Nommé Premier ministre le 9 septembre, Sébastien Lecornu n’a toujours pas constitué son gouvernement. Quinze jours de délai : une situation inhabituelle, mais révélatrice d’une contrainte nouvelle. Avant même d’esquisser un projet, il lui faut chercher une majorité. Or, cette quête s’annonce ardue : le chef du gouvernement peine à rallier des partenaires pour former une coalition parlementaire, indispensable à l’adoption d’un budget.
Le contexte ne prête guère à l’audace.
Les finances publiques sont dégradées, la cote du président au plus bas, et la durée de vie de l’exécutif promise à être courte. À cela s’ajoute le calendrier électoral : les municipales du printemps puis, déjà, la présidentielle de 2027. Aucun parti ne souhaite prendre le risque d’affaiblir ses chances à cette échéance cruciale en s’enfermant dans une alliance de circonstance. Toutes les conditions du blocage sont ainsi réunies.
Pourtant, ce blocage ne peut se prolonger indéfiniment.
La Ve République a longtemps reposé sur l’alternance entre deux grandes forces capables de dégager des majorités nettes. Ce schéma est révolu. Trois pôles dominent désormais la vie politique : le camp présidentiel, la gauche et l’extrême droite. Les élections législatives de 2022 puis de 2024 l’ont démontré avec force : aucun de ces blocs n’est en mesure de franchir seul son plafond de verre électoral.
Persister à croire au retour miraculeux d’une majorité absolue relève de l’illusion.
C’est un nouvel apprentissage politique qui s’impose : celui de la conciliation, du compromis, de la coalition. Cet apprentissage exige un changement de culture, tant à l’Élysée qu’au Palais Bourbon. Il suppose de sortir de la logique de surenchère permanente et d’accepter que gouverner implique désormais la négociation.

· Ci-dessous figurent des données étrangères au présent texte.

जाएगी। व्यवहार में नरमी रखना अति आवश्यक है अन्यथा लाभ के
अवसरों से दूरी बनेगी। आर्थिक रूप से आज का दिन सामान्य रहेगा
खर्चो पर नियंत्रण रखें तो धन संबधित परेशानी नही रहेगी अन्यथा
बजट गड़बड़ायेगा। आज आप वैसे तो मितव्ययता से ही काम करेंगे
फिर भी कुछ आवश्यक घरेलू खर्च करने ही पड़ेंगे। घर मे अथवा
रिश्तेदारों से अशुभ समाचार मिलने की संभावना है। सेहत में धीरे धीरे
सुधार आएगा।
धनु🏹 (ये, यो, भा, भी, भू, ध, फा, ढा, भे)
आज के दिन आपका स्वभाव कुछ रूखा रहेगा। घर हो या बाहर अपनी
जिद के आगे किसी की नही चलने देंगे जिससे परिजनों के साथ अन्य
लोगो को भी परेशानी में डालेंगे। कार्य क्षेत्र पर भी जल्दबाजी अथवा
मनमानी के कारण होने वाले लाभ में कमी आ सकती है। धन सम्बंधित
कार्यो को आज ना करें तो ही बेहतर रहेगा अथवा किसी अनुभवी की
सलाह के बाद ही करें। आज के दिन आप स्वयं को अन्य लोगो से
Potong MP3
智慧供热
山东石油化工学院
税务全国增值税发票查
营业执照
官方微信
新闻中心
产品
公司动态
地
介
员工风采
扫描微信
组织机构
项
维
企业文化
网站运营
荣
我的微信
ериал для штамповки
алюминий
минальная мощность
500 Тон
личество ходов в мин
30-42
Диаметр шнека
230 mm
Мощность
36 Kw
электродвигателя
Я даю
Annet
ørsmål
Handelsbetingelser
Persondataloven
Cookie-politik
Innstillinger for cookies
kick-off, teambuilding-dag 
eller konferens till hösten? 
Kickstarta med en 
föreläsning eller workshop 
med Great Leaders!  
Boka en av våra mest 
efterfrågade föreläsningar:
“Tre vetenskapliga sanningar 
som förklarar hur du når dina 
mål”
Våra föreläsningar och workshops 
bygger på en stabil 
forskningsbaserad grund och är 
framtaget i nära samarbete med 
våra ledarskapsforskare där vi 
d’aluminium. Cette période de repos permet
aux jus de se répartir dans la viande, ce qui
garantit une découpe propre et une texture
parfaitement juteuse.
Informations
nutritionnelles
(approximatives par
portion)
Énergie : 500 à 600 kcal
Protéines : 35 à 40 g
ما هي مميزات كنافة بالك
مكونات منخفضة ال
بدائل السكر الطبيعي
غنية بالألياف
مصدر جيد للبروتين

À défaut, la polarisation continuera de s’exacerber, nourrissant l’impuissance publique et la défiance citoyenne. Et c’est alors l’équilibre même des institutions qui sera menacé. Une République construite pour garantir la stabilité risque, par le refus des acteurs d’en assumer les contraintes nouvelles, de s’acheminer vers une crise de régime.